Season the chicken with salt and pepper. In a medium dutch oven, heat the oil over medium high heat until shimmering and hot. Add the chicken in one layer and brown until golden on both sides. Transfer to a plate and set aside.
Add the onion to the dutch oven and cook, stirring occasionally until golden, about 9-10 minutes. Add the tomato paste and cook for 2 minutes. Add the ketchup, tomato sauce, 1/4 cup water, vinegar, brown sugar, chipotles, mustard powder and season with salt and pepper. Bring to a boil, reduce to a simmer, and cook uncovered until thick about 5 minutes.

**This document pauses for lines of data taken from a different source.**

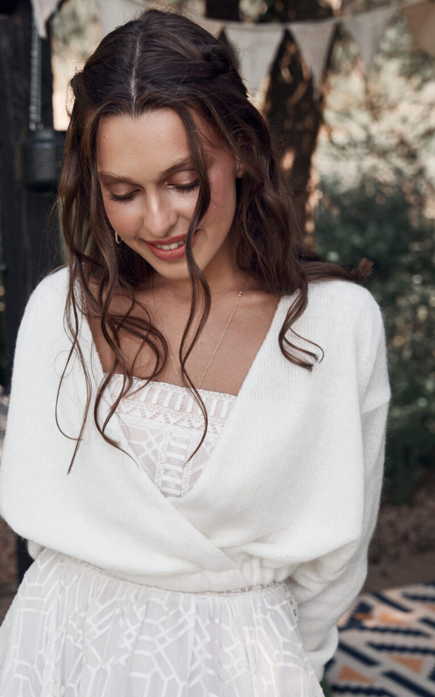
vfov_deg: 30.6
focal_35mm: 67
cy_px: 385
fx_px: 1271
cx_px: 193
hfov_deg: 19.4
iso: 160
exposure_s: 1/200
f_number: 4.5
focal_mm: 49
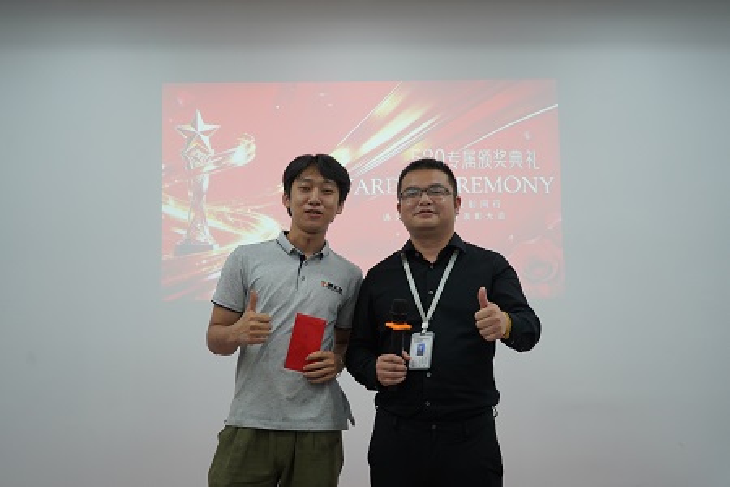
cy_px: 244
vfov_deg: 31.9
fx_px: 852
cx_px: 365
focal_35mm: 42
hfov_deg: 46.4
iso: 640
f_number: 4.5
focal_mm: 42
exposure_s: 1/160
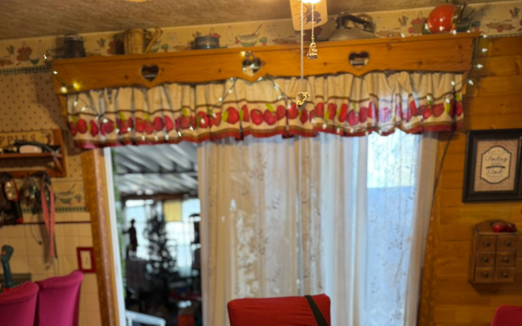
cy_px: 323
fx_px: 484
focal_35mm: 34
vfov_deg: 34.1
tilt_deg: -11.8
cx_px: 261
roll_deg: +0.9
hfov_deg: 56.7
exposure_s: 1/120
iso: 200
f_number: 1.78
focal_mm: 6.76
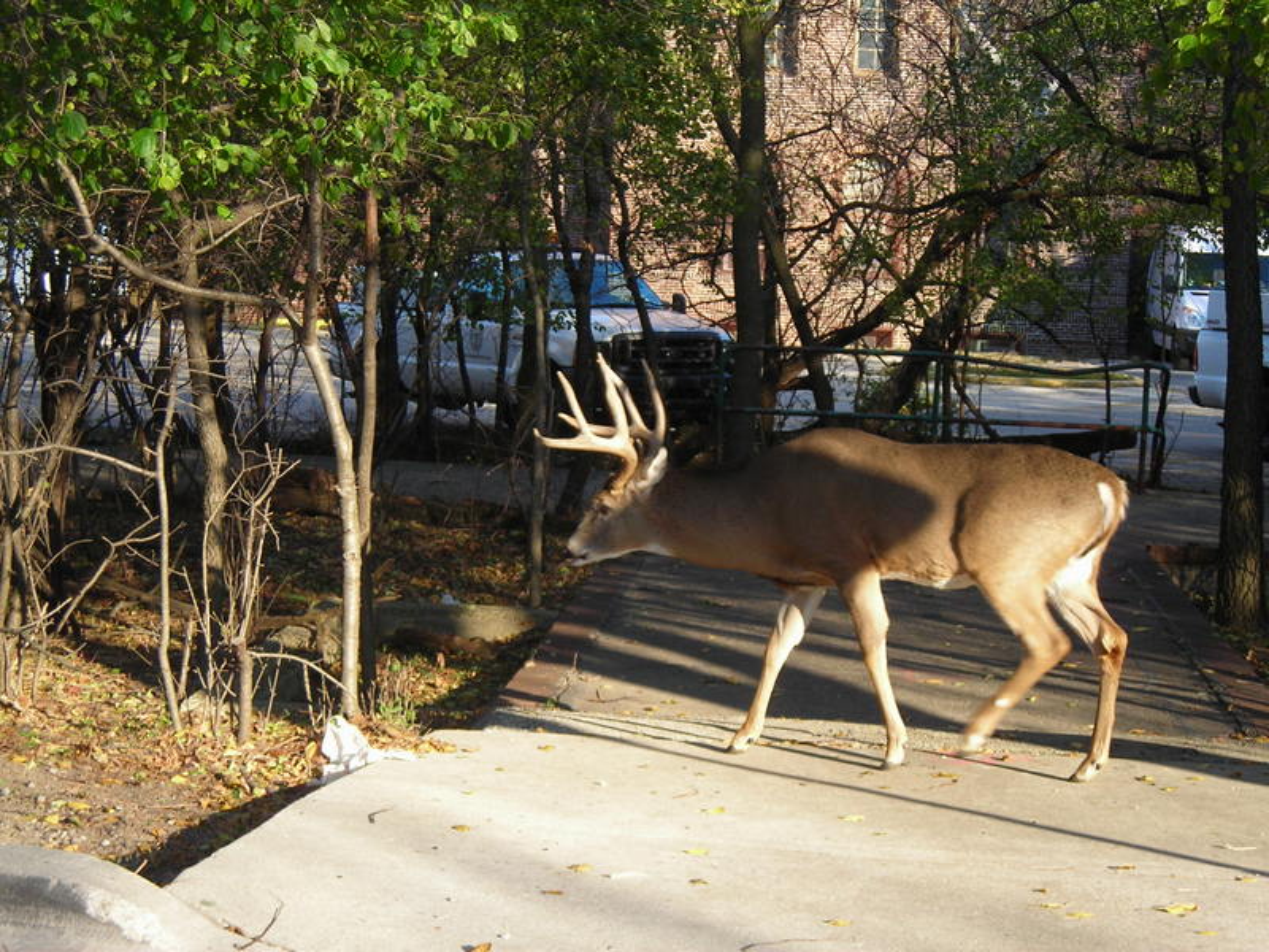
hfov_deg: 21.8
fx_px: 3299
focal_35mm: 90
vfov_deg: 16.4
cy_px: 476
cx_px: 634
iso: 50
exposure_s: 1/85.2
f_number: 4.6
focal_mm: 14.8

Return the chicken to the pan and cover and simmer for 1 hour until the chicken falls apart. Remove from the heat and cool. Shred the chicken with 2 forks.

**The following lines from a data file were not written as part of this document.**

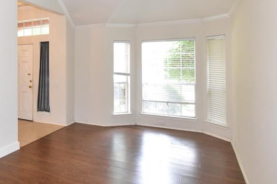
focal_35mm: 29
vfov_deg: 44.3
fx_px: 223
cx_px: 32
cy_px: 63
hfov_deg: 55.8
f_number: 8
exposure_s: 1/60
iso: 2800
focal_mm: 10
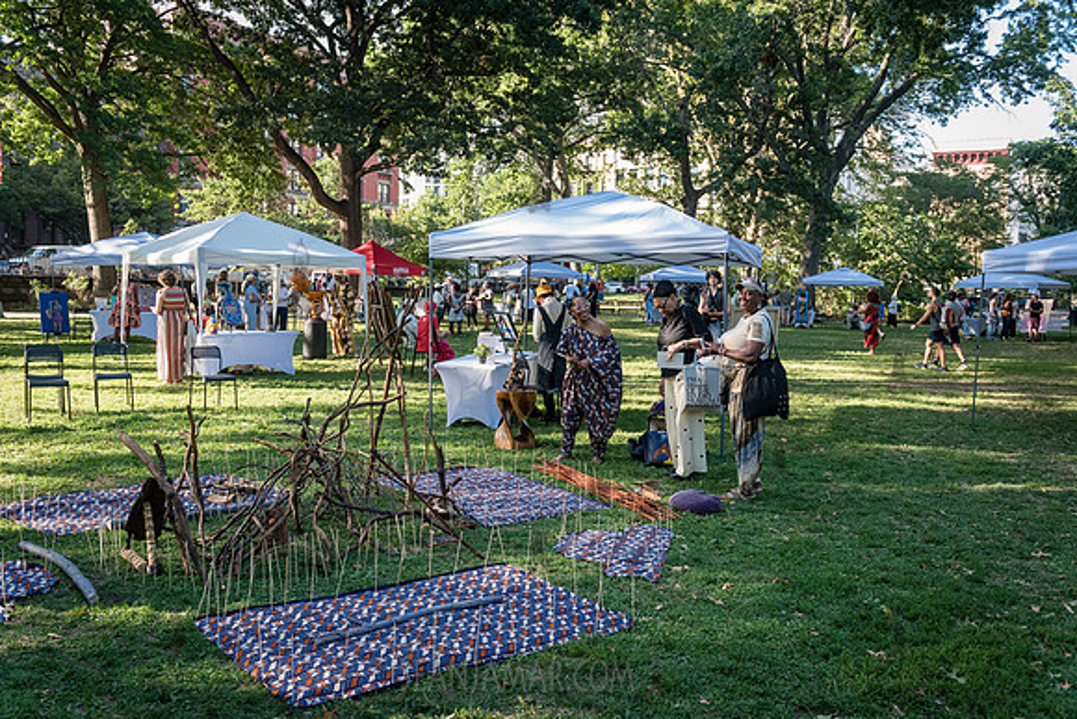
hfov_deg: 58.7
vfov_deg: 41.1
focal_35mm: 32
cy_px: 360
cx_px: 538
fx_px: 958
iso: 1000
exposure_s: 1/500
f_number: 4
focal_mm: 32
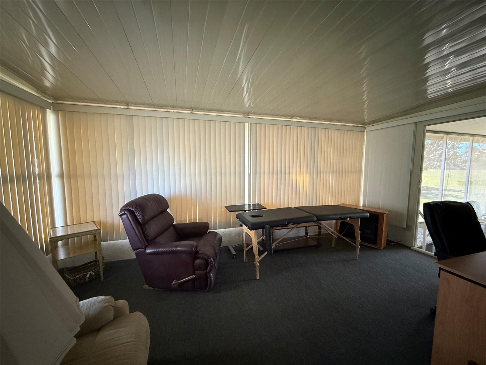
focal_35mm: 14
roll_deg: -0.2
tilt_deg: -5.0
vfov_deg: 85.7
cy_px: 182
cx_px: 243
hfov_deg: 102.1
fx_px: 197
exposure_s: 1/60
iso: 500
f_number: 2.2
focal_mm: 2.22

Preheat the oven to 375°F.
Arrange the chips on a large rimmed baking sheet in a single layer. Top with the pulled chicken and then the pepper Jack cheese. Bake until the cheese is bubbling and the edges of the chips are crisp, 20 to 25 minutes.
In a large bowl, gently toss together the avocados, onion, tomato, cilantro, lime zest, lime juice, and salt and pepper to taste.
Remove the nachos from the oven and top with the salsa, sour cream, jalapeños, and cilantro.